Stored entries
══════════

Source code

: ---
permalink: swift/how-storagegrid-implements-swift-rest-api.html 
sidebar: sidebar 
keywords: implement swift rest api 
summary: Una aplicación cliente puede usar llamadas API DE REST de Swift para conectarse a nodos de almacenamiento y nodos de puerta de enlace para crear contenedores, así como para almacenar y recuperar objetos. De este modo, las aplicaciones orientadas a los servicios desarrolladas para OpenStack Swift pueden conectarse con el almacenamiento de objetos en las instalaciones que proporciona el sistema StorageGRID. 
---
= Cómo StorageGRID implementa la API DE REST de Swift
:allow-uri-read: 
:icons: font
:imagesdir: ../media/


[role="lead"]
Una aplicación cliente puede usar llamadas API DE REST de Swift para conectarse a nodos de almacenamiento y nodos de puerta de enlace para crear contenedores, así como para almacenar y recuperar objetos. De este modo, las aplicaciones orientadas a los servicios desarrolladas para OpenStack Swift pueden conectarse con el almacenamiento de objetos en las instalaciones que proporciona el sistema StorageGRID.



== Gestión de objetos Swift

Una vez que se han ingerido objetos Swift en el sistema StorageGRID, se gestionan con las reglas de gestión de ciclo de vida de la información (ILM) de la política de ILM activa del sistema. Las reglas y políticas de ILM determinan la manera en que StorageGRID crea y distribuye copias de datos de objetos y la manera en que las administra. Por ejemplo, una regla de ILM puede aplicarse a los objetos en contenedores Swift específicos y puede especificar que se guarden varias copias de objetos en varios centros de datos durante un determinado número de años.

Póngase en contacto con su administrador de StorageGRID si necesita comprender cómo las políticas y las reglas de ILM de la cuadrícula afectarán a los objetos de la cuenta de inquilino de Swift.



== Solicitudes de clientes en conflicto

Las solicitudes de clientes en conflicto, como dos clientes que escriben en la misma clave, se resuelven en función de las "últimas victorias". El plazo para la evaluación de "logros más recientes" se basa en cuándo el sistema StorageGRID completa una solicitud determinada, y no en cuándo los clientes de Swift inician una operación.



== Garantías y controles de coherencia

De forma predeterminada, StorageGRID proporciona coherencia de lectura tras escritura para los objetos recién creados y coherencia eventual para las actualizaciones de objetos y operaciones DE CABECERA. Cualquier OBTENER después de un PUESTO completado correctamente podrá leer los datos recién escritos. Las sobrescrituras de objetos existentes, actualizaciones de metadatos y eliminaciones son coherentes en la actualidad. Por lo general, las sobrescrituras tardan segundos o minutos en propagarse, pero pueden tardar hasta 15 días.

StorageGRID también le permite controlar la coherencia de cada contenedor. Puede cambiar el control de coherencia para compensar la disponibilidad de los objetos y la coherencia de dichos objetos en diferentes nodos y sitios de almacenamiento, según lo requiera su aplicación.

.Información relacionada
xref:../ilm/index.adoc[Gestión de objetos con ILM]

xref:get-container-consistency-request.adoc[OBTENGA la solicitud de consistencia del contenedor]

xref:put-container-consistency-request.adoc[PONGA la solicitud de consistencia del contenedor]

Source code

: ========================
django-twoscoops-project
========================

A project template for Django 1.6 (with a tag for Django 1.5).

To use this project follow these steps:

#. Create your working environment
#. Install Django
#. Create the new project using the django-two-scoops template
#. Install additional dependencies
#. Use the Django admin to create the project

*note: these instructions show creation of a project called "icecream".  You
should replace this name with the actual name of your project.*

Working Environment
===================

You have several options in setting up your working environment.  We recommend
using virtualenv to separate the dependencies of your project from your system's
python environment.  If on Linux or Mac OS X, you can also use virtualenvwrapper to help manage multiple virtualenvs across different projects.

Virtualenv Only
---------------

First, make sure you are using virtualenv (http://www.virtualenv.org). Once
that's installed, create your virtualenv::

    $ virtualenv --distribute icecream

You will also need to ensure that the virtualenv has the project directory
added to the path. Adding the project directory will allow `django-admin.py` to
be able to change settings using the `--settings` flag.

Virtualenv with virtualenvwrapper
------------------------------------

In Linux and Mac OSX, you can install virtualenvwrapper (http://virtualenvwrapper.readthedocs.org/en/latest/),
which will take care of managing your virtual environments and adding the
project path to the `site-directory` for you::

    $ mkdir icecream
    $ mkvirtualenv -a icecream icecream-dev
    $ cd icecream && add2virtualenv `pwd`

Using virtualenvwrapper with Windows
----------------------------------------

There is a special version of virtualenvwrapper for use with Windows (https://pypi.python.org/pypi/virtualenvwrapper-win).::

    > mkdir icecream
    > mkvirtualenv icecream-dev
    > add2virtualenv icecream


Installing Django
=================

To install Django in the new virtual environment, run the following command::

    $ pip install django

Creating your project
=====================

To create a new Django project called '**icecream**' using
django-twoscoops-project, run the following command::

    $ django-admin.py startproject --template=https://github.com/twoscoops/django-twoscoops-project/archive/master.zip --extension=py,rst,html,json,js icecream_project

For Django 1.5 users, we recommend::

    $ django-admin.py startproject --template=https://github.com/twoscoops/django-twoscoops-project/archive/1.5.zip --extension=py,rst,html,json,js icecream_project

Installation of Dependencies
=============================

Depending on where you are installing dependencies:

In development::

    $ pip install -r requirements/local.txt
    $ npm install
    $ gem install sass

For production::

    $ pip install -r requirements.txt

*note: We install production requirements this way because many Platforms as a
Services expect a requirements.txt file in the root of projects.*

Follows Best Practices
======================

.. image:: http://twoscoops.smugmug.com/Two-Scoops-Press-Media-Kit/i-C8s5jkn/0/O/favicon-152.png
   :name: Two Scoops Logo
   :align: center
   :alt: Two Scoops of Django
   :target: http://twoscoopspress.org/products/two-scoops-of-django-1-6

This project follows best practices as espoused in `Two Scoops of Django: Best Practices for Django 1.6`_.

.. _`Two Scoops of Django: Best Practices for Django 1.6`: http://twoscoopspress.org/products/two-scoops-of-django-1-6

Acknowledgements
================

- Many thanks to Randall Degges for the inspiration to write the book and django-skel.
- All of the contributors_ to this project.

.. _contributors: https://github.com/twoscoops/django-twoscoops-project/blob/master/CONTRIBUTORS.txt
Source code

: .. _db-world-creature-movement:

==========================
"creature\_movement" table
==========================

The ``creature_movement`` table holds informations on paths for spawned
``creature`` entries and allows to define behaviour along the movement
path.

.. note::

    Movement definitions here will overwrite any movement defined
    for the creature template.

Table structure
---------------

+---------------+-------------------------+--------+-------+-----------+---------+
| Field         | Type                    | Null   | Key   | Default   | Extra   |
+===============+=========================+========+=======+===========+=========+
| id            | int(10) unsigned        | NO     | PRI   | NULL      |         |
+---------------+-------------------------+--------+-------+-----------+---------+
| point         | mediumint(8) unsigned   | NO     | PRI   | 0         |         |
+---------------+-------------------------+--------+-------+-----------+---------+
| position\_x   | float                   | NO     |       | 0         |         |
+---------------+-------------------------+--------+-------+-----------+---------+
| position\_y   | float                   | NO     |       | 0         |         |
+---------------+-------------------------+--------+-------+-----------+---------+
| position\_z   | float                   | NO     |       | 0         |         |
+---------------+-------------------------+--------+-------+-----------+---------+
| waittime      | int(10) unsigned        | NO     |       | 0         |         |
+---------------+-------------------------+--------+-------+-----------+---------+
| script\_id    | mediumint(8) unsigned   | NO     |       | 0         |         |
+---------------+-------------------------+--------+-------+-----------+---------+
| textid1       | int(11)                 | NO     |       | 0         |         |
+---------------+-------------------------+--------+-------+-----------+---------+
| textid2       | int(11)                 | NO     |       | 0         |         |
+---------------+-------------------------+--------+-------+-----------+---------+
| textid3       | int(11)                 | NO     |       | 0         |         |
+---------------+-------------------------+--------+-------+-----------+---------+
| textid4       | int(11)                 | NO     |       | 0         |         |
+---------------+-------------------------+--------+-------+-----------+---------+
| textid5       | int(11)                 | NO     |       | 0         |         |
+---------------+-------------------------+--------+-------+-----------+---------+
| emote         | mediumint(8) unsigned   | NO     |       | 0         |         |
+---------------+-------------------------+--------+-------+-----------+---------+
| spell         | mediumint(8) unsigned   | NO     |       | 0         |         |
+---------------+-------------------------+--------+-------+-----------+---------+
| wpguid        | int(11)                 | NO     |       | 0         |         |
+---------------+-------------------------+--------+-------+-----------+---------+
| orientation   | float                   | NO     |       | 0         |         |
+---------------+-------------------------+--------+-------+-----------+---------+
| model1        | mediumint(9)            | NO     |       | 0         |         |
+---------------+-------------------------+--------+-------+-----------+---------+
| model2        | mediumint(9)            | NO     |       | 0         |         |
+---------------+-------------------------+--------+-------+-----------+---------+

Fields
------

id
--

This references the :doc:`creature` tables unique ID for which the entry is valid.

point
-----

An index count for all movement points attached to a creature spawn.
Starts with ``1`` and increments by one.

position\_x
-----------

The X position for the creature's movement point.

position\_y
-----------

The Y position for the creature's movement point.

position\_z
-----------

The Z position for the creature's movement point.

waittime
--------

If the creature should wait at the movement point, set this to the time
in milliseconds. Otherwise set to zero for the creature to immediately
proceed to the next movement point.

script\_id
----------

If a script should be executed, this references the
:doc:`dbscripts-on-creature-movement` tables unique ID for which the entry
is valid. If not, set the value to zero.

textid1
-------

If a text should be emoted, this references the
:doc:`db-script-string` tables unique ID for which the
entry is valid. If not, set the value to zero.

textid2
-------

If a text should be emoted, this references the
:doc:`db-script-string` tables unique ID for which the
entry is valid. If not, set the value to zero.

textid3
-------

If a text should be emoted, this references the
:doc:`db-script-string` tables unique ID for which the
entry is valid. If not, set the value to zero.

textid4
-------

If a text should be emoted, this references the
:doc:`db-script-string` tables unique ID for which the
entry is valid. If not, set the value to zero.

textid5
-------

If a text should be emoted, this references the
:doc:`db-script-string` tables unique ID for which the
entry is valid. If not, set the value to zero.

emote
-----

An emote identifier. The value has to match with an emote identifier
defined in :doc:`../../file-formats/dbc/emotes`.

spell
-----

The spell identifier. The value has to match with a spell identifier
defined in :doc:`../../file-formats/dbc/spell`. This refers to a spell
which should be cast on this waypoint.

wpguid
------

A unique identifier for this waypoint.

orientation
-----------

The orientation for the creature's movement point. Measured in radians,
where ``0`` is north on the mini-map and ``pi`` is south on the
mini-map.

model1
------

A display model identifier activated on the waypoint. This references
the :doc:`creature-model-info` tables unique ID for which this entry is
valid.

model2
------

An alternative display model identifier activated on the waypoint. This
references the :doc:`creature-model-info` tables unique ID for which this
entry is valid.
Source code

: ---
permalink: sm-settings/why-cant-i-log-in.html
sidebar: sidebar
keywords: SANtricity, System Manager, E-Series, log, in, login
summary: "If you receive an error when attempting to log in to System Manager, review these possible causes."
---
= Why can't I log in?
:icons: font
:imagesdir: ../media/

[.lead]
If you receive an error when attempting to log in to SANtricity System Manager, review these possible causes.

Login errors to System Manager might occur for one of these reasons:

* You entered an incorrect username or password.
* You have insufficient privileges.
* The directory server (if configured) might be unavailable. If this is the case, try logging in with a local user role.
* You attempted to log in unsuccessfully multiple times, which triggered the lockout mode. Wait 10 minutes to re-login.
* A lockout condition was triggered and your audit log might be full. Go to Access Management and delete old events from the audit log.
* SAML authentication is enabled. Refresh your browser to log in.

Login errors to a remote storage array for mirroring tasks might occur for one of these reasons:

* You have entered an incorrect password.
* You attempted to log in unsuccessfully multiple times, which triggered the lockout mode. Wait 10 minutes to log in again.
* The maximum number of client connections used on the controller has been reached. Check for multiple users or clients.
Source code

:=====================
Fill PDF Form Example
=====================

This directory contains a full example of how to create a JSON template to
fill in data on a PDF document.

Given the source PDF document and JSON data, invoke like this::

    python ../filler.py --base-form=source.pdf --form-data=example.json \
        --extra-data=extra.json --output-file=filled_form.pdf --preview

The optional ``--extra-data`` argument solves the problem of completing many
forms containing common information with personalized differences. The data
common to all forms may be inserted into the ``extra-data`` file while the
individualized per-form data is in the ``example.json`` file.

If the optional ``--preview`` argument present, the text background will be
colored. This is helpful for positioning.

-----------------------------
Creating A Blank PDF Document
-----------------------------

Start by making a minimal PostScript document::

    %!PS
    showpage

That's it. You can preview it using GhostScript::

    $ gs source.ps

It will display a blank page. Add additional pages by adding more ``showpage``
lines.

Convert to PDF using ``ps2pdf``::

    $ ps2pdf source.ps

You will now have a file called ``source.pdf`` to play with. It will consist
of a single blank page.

══════════

Each line of the data above that contains the word "following" counts once; report the total and add nothing.

2